Hacía mucho que no pisaba Sevilla, pero un compromiso me obligó a viajar en plena pandemia. ¡Bendito compromiso! ¿Les suena aquel chiste de Machado: “Sevilla sin sevillanos, ¡qué maravilla!”? Ahora es lo contrario, a saber: sólo con sevillanos, ¡qué maravilla Sevilla! Se disolvieron las masas de turistas y la ciudad parece haber emergido de las aguas como Venus. Limpia, luminosa, desbordante de árboles y jardines que están ya floreciendo. El aroma sedante del azahar, las grandes plazas con sólo dos o tres figuras perfilando la soledad con sus sombras alargadas, las avenidas sin muchedumbre ni griterío. Noches de media luna. Sí, el turismo es casi nuestra única industria, pero el daño que causa es desolador. La industria de la edad anterior destruía los pulmones con humo y hollín. La industria actual llena de hollín el entero espíritu.

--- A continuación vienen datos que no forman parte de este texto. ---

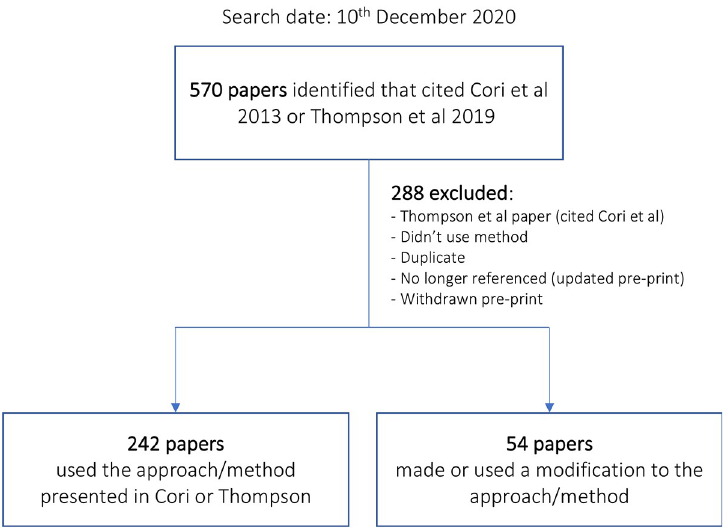
Fig 2. Schematic to illustrate the scoping review process. Note: fifteen papers are counted as both unmodified and modified (i.e., EpiEstim was used as a baseline to compare a modified approach to).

Gracias a las amigas de la Menéndez Pelayo pude entrar en los Reales Alcázares. Veinte años hacía que no me acercaba porque las colas de turistas son disuasorias y además el interior de este palacio y fortaleza musulmana y cristiana es demasiado sublime como para caminar entre apretujones y selfis. Pasear por el recinto quizás más noble de la Península exige silencio y reflexión. En los jardines incluso sonaban las fuentes. Como adivinó Ferlosio, se podía oír el rumor de los riquísimos ropajes que arrastraban los sultanes por los pasadizos. Sí, una maravilla.